Gyeongbokgung, also known as ‘Gyeongbokgung Palace’ or ‘Gyeongbok Palace’, is a royal palace located in northern Seoul, South Korea. First constructed in 1394 and reconstructed in 1867, it was the main and largest palace of the Five Grand Palaces built by the Joseon Dynasty. The name of the palace, Gyeongbokgung, translates in English as “Palace Greatly Blessed by Heaven.” The nearest subway station is Gyeongbokgung Station (Station #327 on Line 3) and the palace is also easily accessible by bus or on foot near Gwanghwamun Square.
Upon arrival at the Gyeongbokgung Station you will see a wide array of historical Korean/Chinese prescripts as you exit the station and walk towards the palace, you are greeted by the Heungnyemun Gate and the National Palace Museum of Korea. The Gwanghwamun Gate from the Joseon Dynasty is an iconic feature of Seoul and is at the northern tip of Gwanghwamun Square in the Sejong Belt area. It has gone through numerous reconstructions and restorations in its history, most recently in 2010.
On my second visit to Gyeongbokgung, there was a music and dance ceremony performance on the weekend. I had two friends bring me to experience some first-hand Korean culture. Not surprising, the place was filled with people eager for the chance to experience the local culture of dance and music as replicated from the historical past of the country.

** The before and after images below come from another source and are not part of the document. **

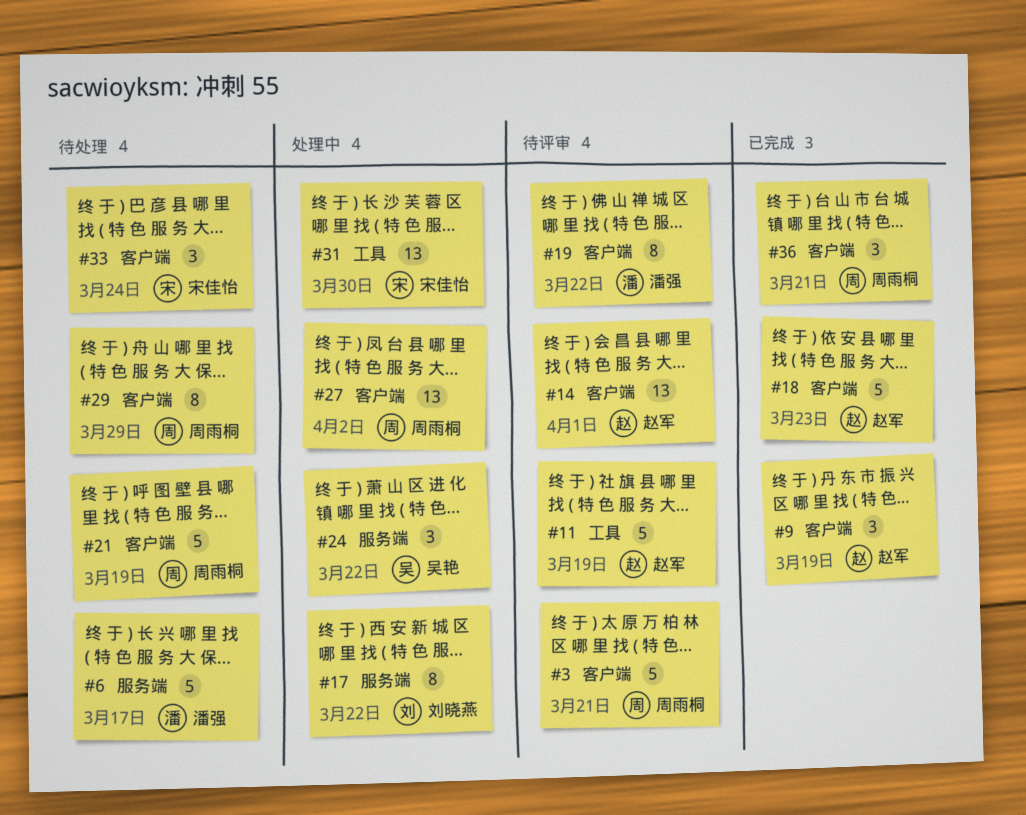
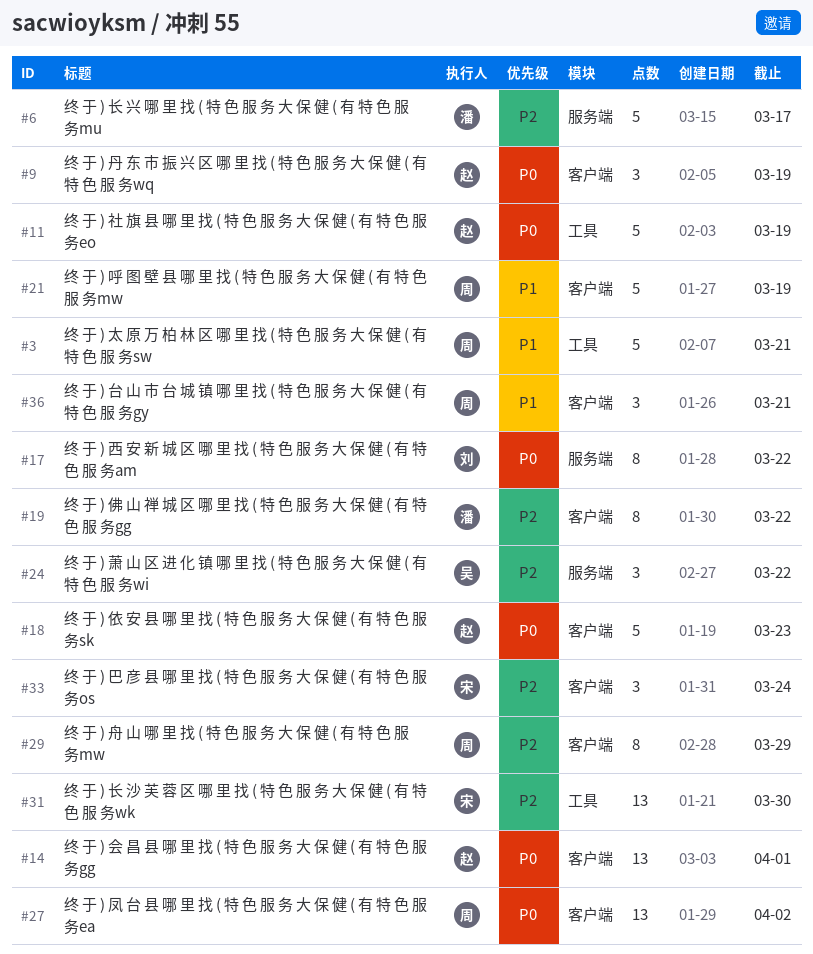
#3, label: 客户端 -> 工具

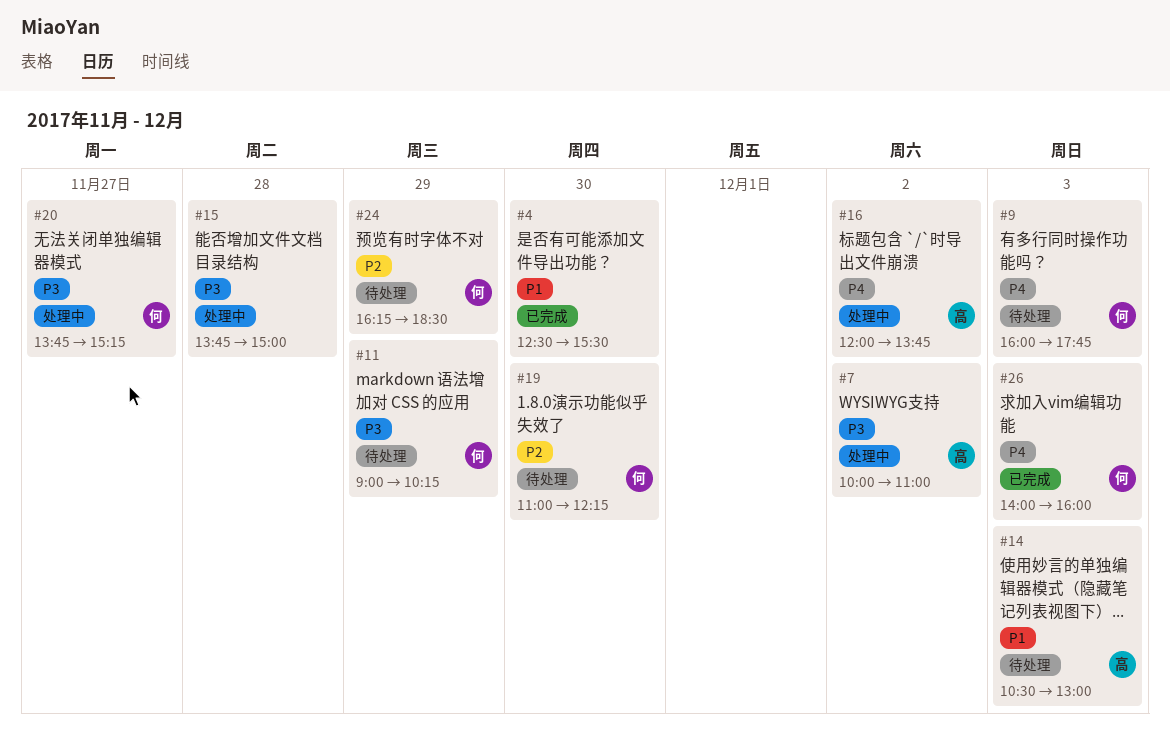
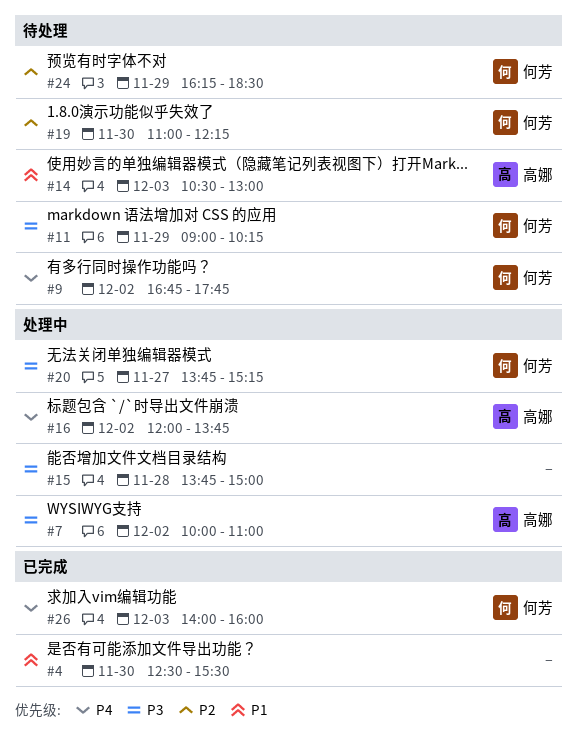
#9, day: Dec 3 -> Dec 2
#9, begins: 16:00 -> 16:45

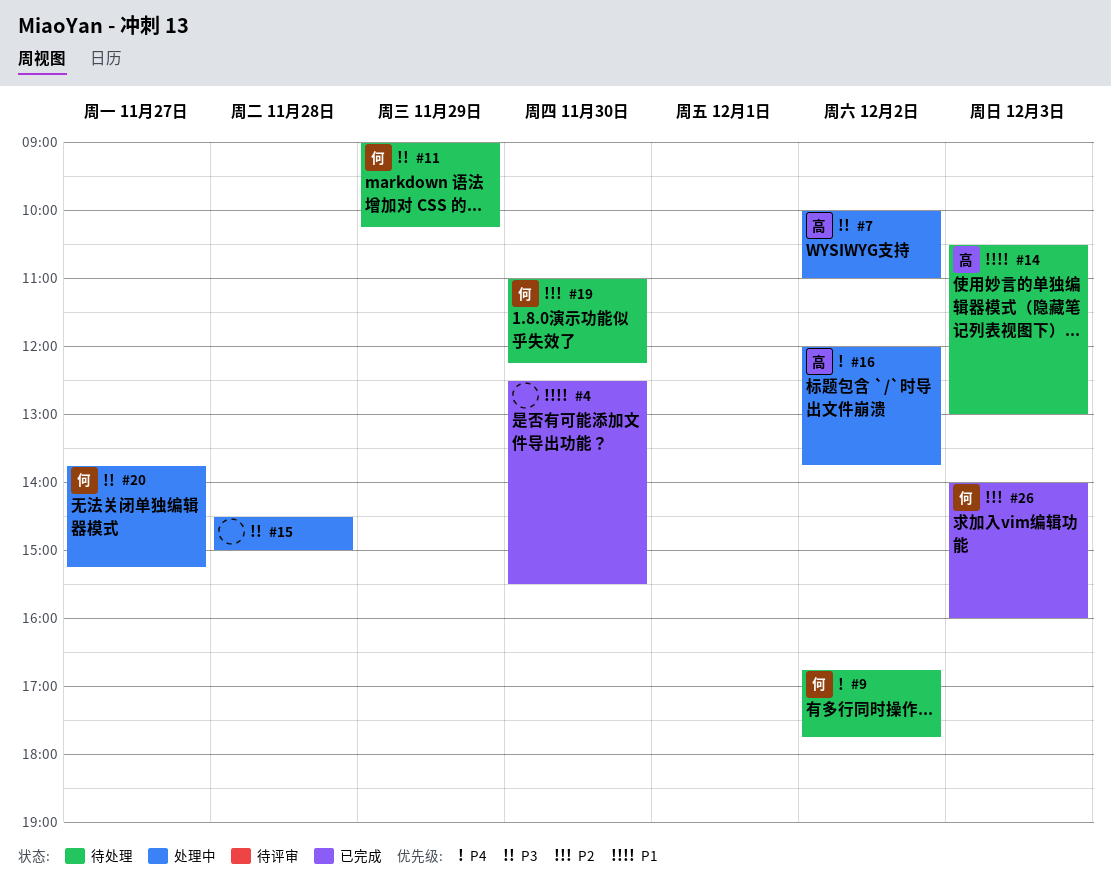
#15, begins: 13:45 -> 14:30
#24: present -> none
#26, priority: P4 -> P2

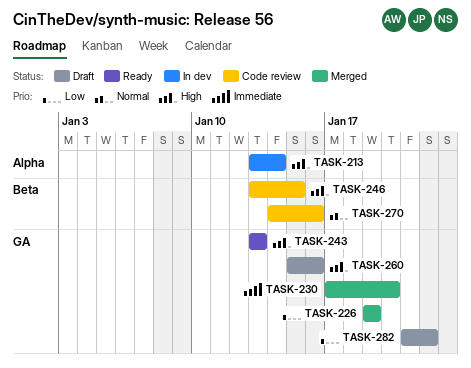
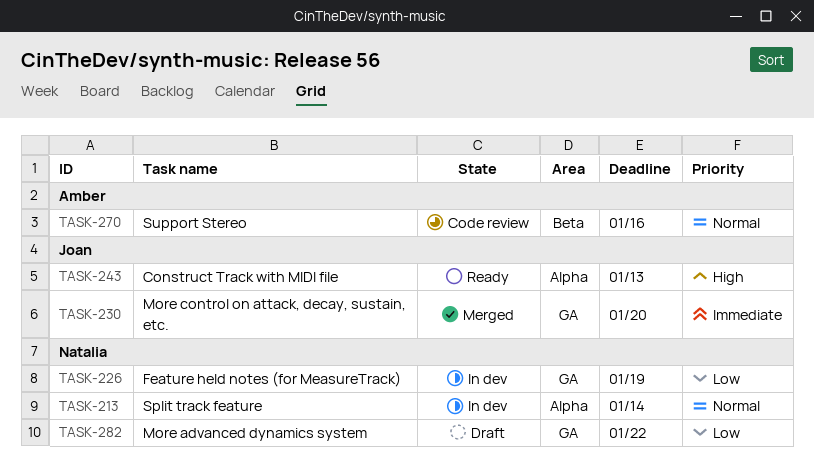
TASK-213, priority: High -> Normal
TASK-226, status: Merged -> In dev
TASK-243, label: GA -> Alpha
TASK-246: present -> none
TASK-260: present -> none

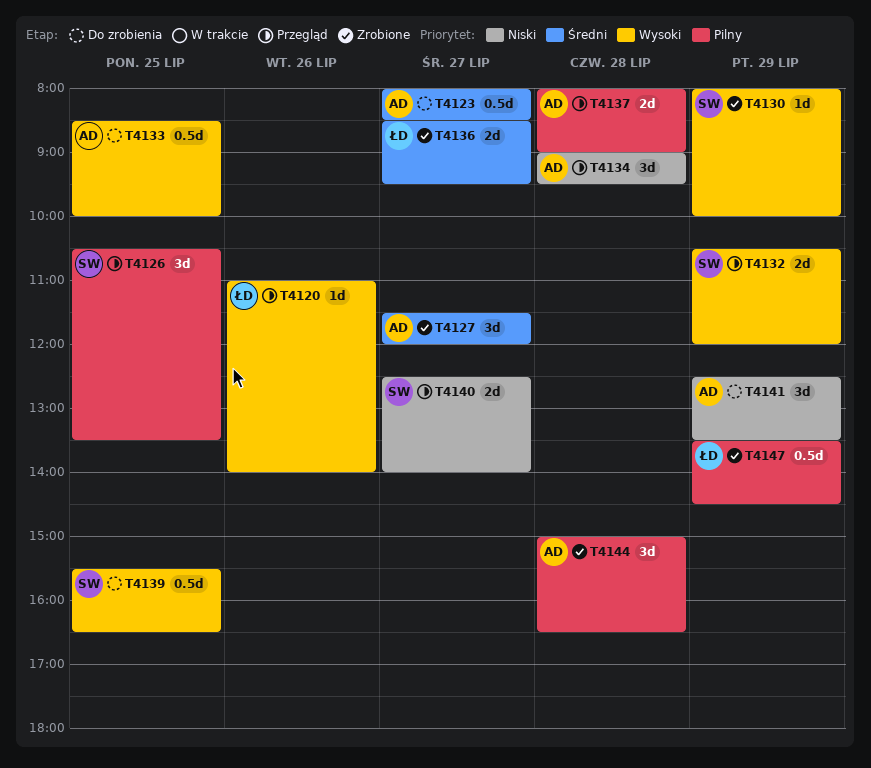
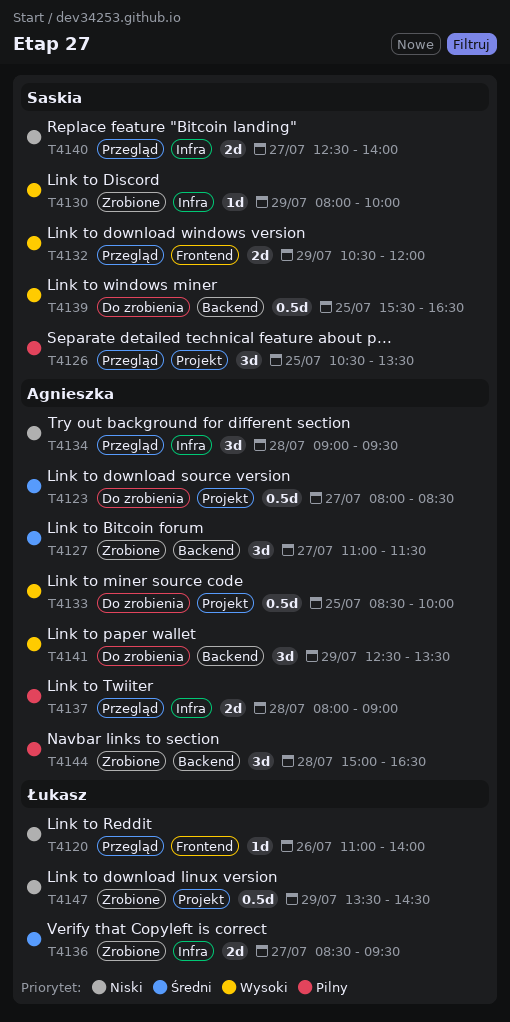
T4120, priority: Wysoki -> Niski
T4127, begins: 11:30 -> 11:00
T4127, ends: 12:00 -> 11:30
T4141, priority: Niski -> Wysoki
T4147, priority: Pilny -> Niski

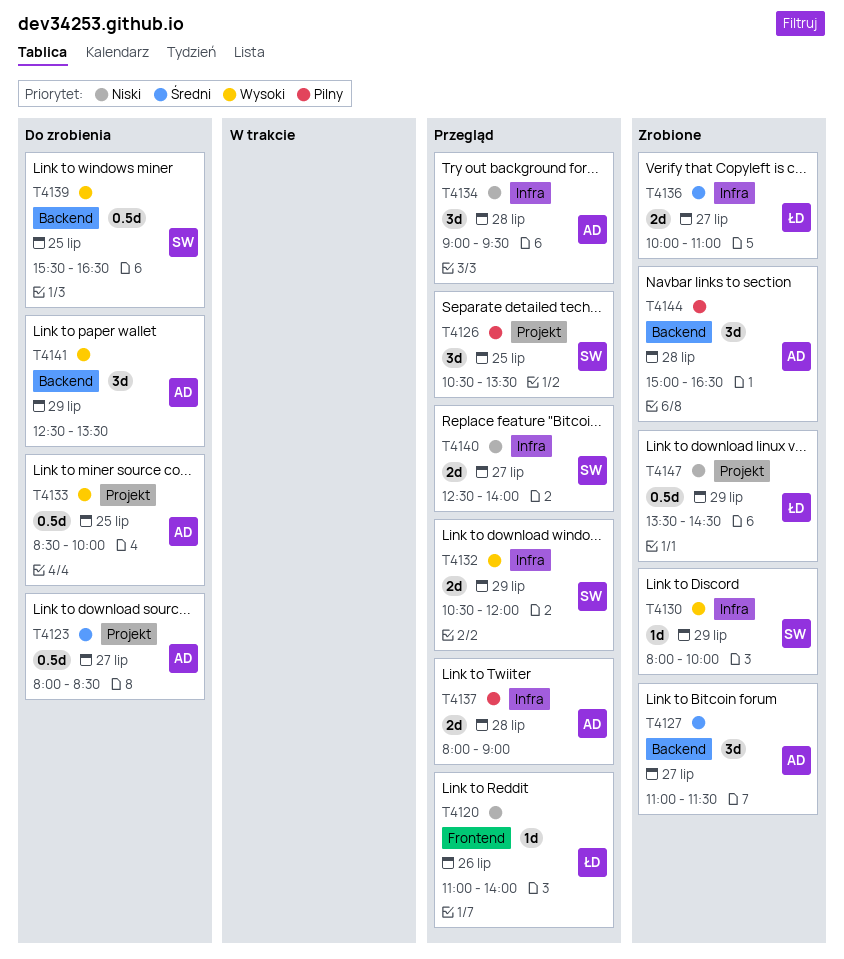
T4132, label: Frontend -> Infra
T4136, begins: 08:30 -> 10:00
T4136, ends: 09:30 -> 11:00

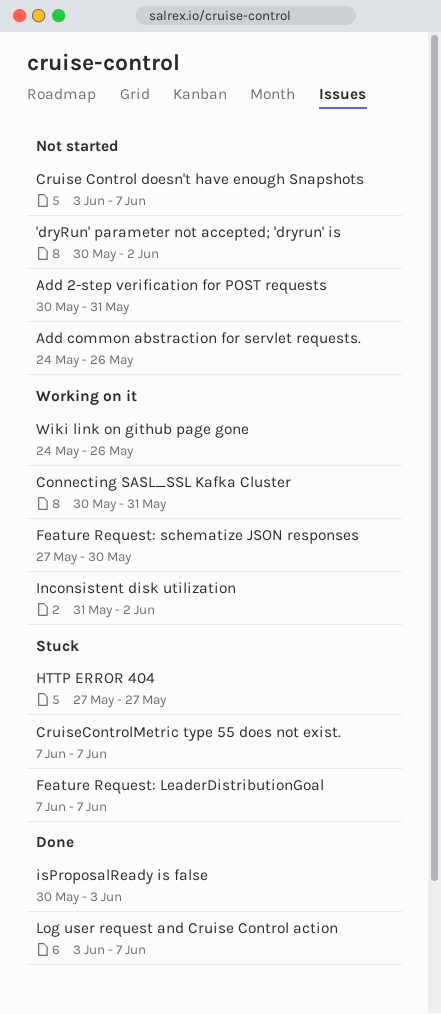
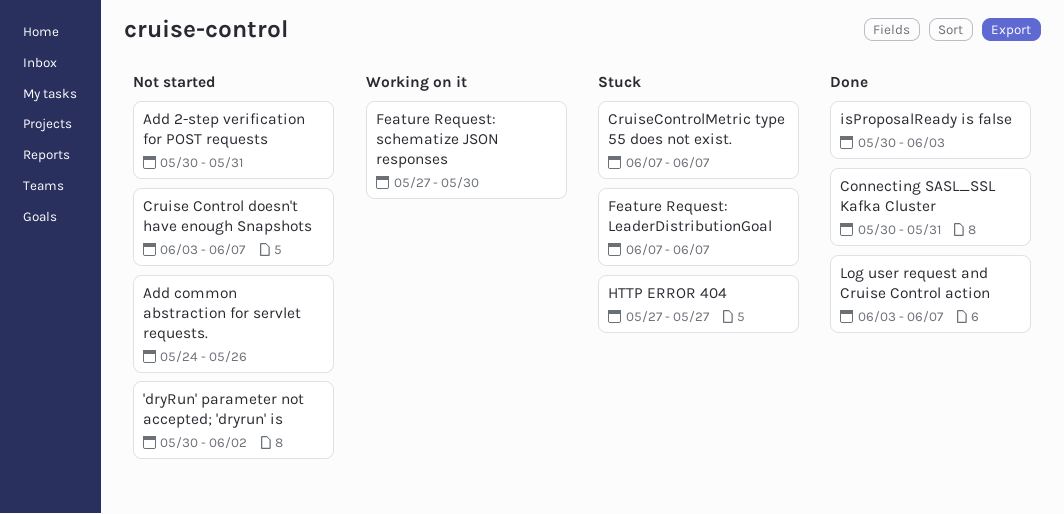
Connecting SASL_SSL Kafka Cluster, status: Working on it -> Done
Inconsistent disk utilization: present -> none
Wiki link on github page gone: present -> none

Personally, I thought the Gyeongbokgung Palace in Seoul was one of the most beautiful palaces I have been to. Inside its fortress walls lies a garden of tranquility that is nestled peacefully with the surroundings of hanok-styled buildings once occupied by the emperors, their family, and ofcourse the workers as well. More on this in the future as I finally got to set foot inside the palace during the night-time visit and I was truly amazed by its beauty even more so.